SFEBES2012 Poster Presentations Bone (22 abstracts)
1Endocrinology and Diabetes, Huddersfield Royal Infirmary, Huddersfield, United Kingdom; 2Endocrinology and Diabetes, County Hospital, Hereford, United Kingdom.
A 74 year old lady presently to casualty with generalized ill health, vomiting and a mechanical fall. She was well known to the psychiatry team with severe depressive disorder managed with Lithium. Clinical examination was unremarkable. Baseline blood tests confirmed hyperparathyroidism with corrected calcium of 3.24 mmol/l and high parathyroid hormone levels of 13.4 pmol/L. Lithium levels were normal. She improved clinically with intravenous hydration followed by pamidronate infusion. Outpatient investigations including neck ultrasound, planar Sestamibi scan, CT neck and thorax with contrast, SPECT MIBI and SPECT CT all failed to localize parathyroid adenoma. The diagnosis is most likely hyperparathyroidism secondary to Lithium therapy. Withdrawal of Lithium and trial of different anti-psychotic agents resulted in relapse of her mental disorder requiring hospitalization and the need for Electro-convulsive therapy.

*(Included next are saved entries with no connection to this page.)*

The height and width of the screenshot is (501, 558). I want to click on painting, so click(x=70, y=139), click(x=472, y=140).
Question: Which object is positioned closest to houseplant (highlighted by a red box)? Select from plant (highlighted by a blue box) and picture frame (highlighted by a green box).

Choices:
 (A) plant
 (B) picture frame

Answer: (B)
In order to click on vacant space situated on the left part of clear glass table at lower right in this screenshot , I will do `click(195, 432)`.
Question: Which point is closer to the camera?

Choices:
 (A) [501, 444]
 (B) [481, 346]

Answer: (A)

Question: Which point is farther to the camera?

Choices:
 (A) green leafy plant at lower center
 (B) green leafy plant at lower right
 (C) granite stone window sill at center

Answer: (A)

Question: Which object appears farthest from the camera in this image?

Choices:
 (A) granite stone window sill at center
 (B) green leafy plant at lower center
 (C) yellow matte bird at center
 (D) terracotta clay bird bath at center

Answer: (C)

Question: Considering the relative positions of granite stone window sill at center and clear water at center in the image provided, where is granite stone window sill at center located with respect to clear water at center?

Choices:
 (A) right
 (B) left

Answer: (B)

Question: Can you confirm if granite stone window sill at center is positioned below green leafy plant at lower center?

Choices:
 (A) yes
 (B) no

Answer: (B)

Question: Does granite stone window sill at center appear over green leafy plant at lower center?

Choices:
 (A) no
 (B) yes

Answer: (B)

She is now maintained on 400 mg of Lithium daily and her mental condition is stable. She has CKD stage 3 and osteoporosis and we plan to undertake neck exploration with a view to excise single or multiple gland adenomas or three and a half gland resection if there is evidence of parathyroid hyperplasia. Lithium is well known to cause single/multiple parathyroid gland adenomas as well as four gland hyperplasia and this case serves as a reminder of this association and the challenge in the management of such patients.
Declaration of interest: There is no conflict of interest that could be perceived as prejudicing the impartiality of the research reported.
Funding: No specific grant from any funding agency in the public, commercial or not-for-profit sector.